### Your task
Please output every entry below precisely as written.

[Stored data entries]
☆ ☆ ☆ ☆ ☆ ☆ ☆
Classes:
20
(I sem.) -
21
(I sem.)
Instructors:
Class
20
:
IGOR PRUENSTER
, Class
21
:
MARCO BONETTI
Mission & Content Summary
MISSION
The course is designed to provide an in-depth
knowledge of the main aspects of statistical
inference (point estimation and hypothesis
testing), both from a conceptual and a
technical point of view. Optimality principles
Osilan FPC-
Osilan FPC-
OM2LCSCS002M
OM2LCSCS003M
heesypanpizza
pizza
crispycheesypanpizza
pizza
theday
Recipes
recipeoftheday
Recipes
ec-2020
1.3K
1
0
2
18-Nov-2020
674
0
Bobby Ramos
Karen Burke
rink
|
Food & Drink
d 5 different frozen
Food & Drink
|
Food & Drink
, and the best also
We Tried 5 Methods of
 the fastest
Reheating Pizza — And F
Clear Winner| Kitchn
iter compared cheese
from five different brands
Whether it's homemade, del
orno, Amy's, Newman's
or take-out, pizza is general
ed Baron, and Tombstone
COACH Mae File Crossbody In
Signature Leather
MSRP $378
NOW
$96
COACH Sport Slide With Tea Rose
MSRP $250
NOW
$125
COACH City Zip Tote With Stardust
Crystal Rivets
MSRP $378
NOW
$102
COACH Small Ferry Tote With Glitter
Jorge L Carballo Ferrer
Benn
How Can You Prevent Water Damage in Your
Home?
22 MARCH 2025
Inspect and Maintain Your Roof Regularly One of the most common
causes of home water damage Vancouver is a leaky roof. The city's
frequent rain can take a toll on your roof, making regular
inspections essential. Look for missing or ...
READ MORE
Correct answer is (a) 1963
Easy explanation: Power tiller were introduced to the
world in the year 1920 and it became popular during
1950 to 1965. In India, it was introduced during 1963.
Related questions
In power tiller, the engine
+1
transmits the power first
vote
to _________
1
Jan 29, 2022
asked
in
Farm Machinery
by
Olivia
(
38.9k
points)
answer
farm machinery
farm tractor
☆ ☆ ☆ ☆ ☆ ☆ ☆
### Exercise solution
Classes:
20
(I sem.) -
21
(I sem.)
Instructors:
Class
20
:
IGOR PRUENSTER
, Class
21
:
MARCO BONETTI
Mission & Content Summary
MISSION
The course is designed to provide an in-depth
knowledge of the main aspects of statistical
inference (point estimation and hypothesis
testing), both from a conceptual and a
technical point of view. Optimality principles
Osilan FPC-
Osilan FPC-
OM2LCSCS002M
OM2LCSCS003M
heesypanpizza
pizza
crispycheesypanpizza
pizza
theday
Recipes
recipeoftheday
Recipes
ec-2020
1.3K
1
0
2
18-Nov-2020
674
0
Bobby Ramos
Karen Burke
rink
|
Food & Drink
d 5 different frozen
Food & Drink
|
Food & Drink
, and the best also
We Tried 5 Methods of
 the fastest
Reheating Pizza — And F
Clear Winner| Kitchn
iter compared cheese
from five different brands
Whether it's homemade, del
orno, Amy's, Newman's
or take-out, pizza is general
ed Baron, and Tombstone
COACH Mae File Crossbody In
Signature Leather
MSRP $378
NOW
$96
COACH Sport Slide With Tea Rose
MSRP $250
NOW
$125
COACH City Zip Tote With Stardust
Crystal Rivets
MSRP $378
NOW
$102
COACH Small Ferry Tote With Glitter
Jorge L Carballo Ferrer
Benn
How Can You Prevent Water Damage in Your
Home?
22 MARCH 2025
Inspect and Maintain Your Roof Regularly One of the most common
causes of home water damage Vancouver is a leaky roof. The city's
frequent rain can take a toll on your roof, making regular
inspections essential. Look for missing or ...
READ MORE
Correct answer is (a) 1963
Easy explanation: Power tiller were introduced to the
world in the year 1920 and it became popular during
1950 to 1965. In India, it was introduced during 1963.
Related questions
In power tiller, the engine
+1
transmits the power first
vote
to _________
1
Jan 29, 2022
asked
in
Farm Machinery
by
Olivia
(
38.9k
points)
answer
farm machinery
farm tractor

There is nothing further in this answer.